## TASK STATEMENT
Repeat the data below exactly, dropping any pictures it holds.

## Saved entries
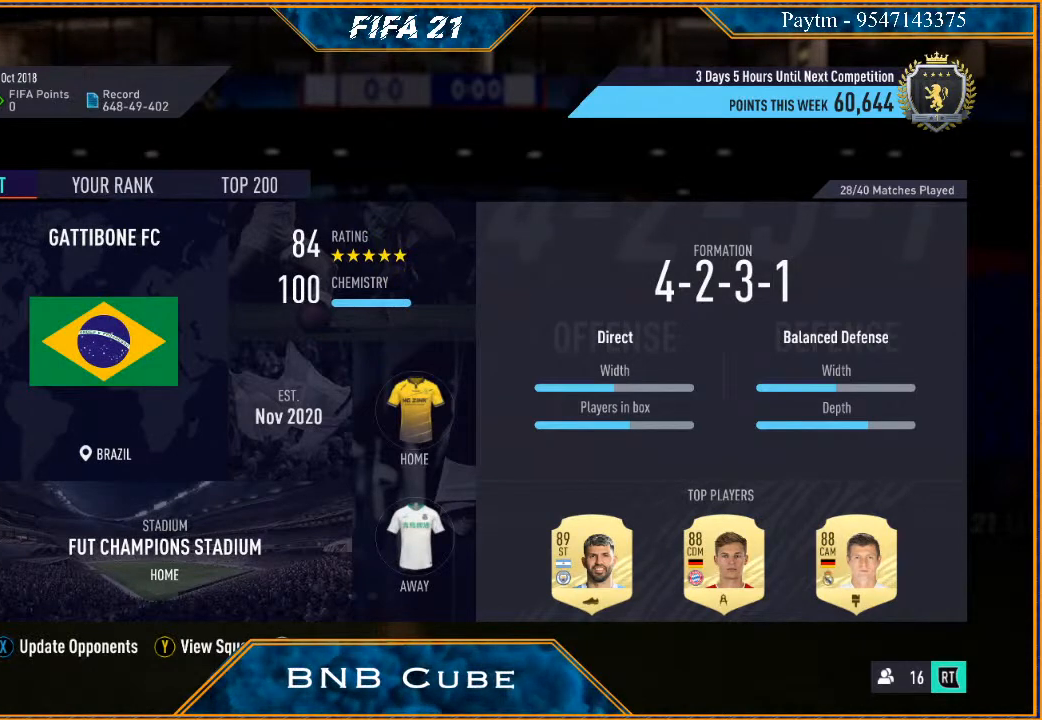
{"buttons": [], "left_stick": "center", "right_stick": "center", "events": [[67, "left_stick", "up"], [200, "left_stick", "center"]]}
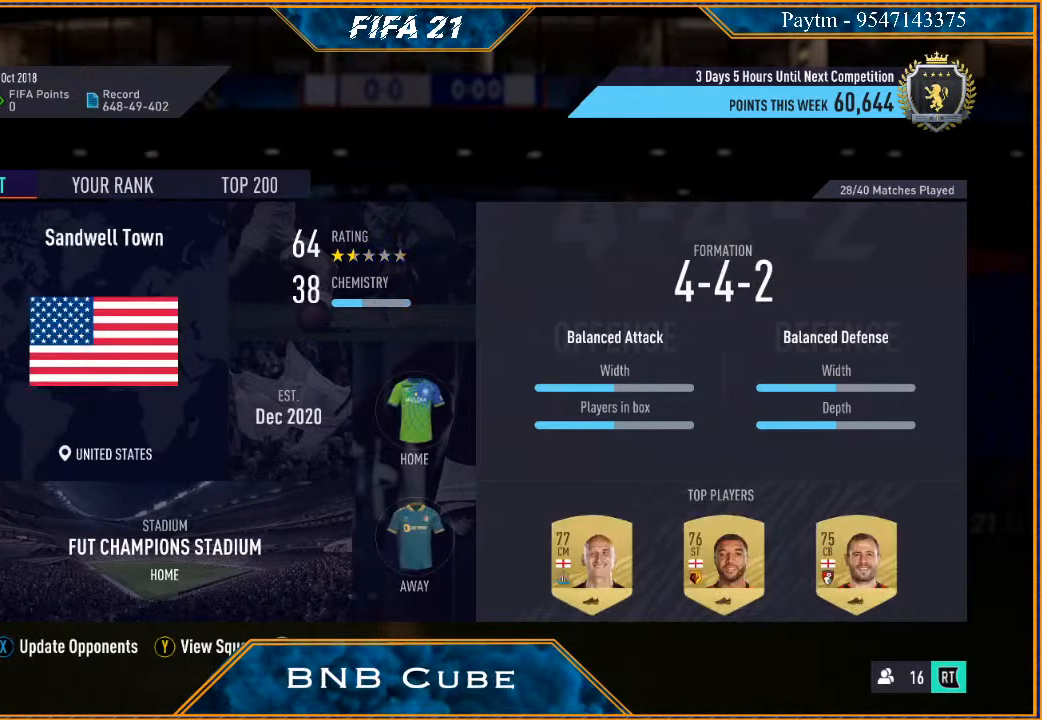
{"buttons": [], "left_stick": "center", "right_stick": "center", "events": []}
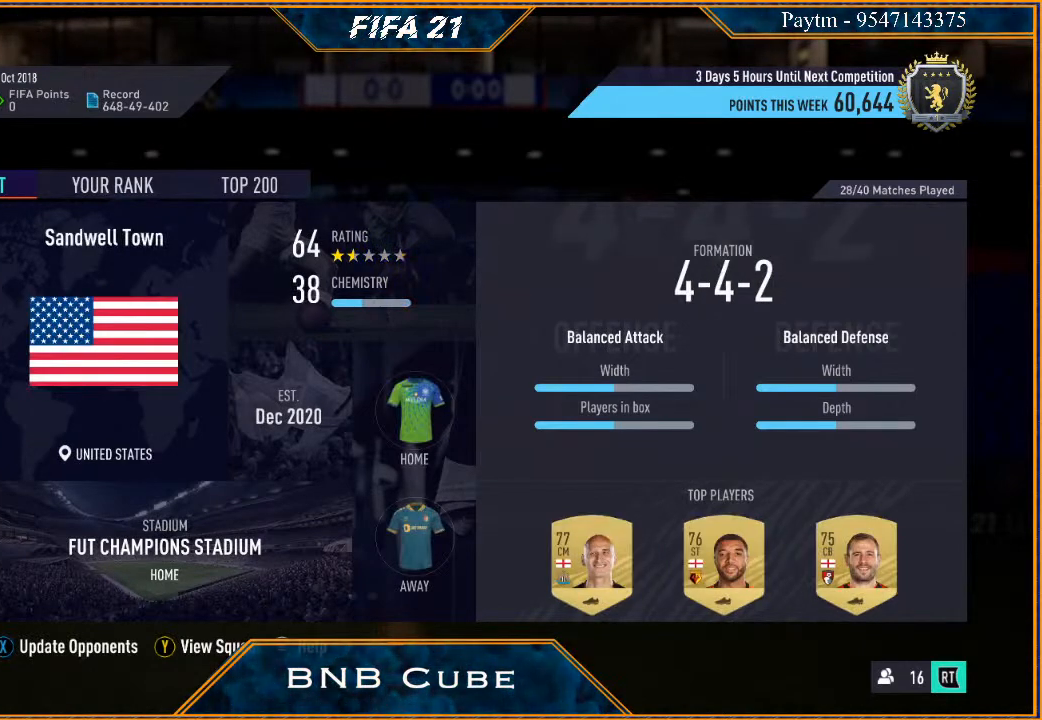
{"buttons": [], "left_stick": "center", "right_stick": "center", "events": []}
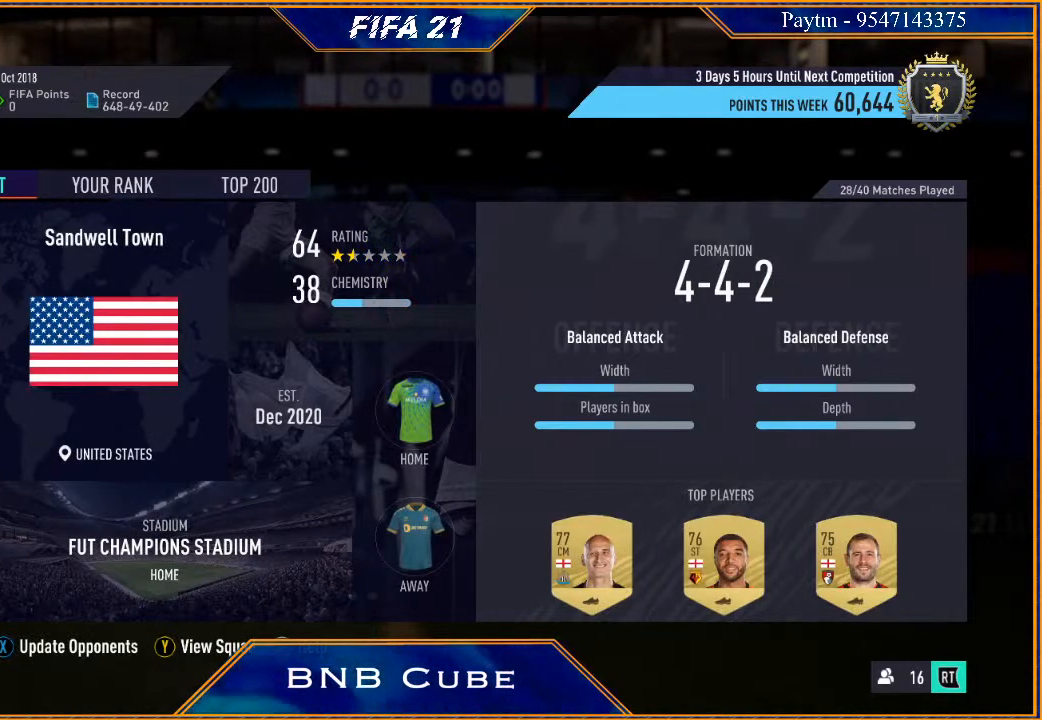
{"buttons": [], "left_stick": "center", "right_stick": "center", "events": []}
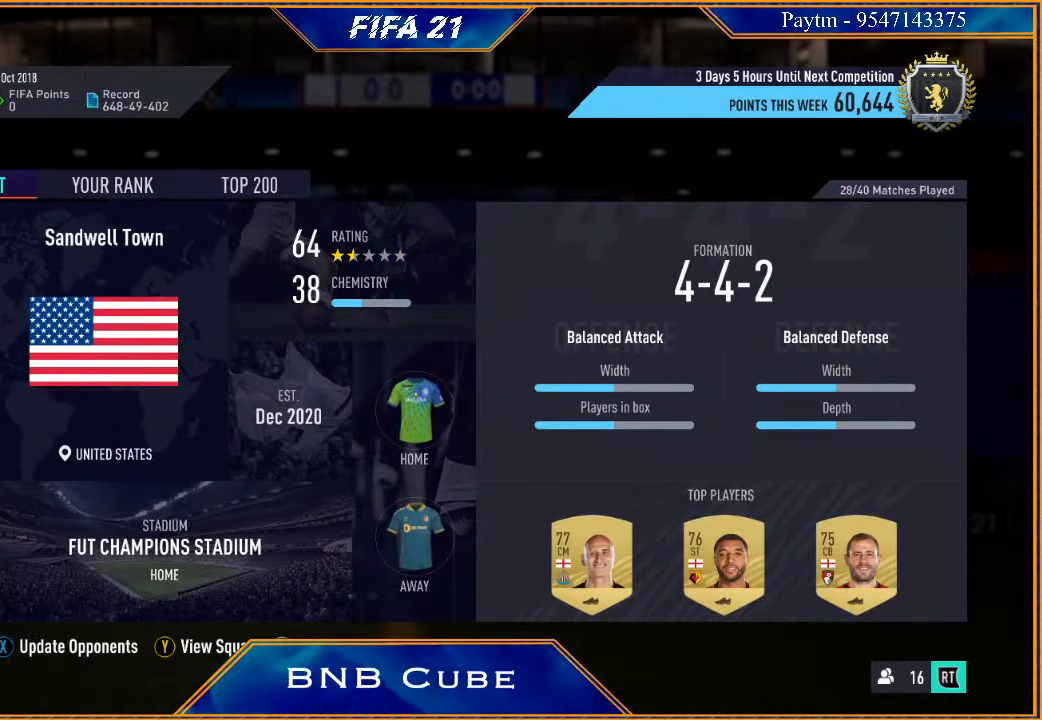
{"buttons": [], "left_stick": "center", "right_stick": "center", "events": []}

## ANSWER SECTION
{"buttons": [], "left_stick": "center", "right_stick": "center", "events": [[67, "left_stick", "up"], [200, "left_stick", "center"]]}
{"buttons": [], "left_stick": "center", "right_stick": "center", "events": []}
{"buttons": [], "left_stick": "center", "right_stick": "center", "events": []}
{"buttons": [], "left_stick": "center", "right_stick": "center", "events": []}
{"buttons": [], "left_stick": "center", "right_stick": "center", "events": []}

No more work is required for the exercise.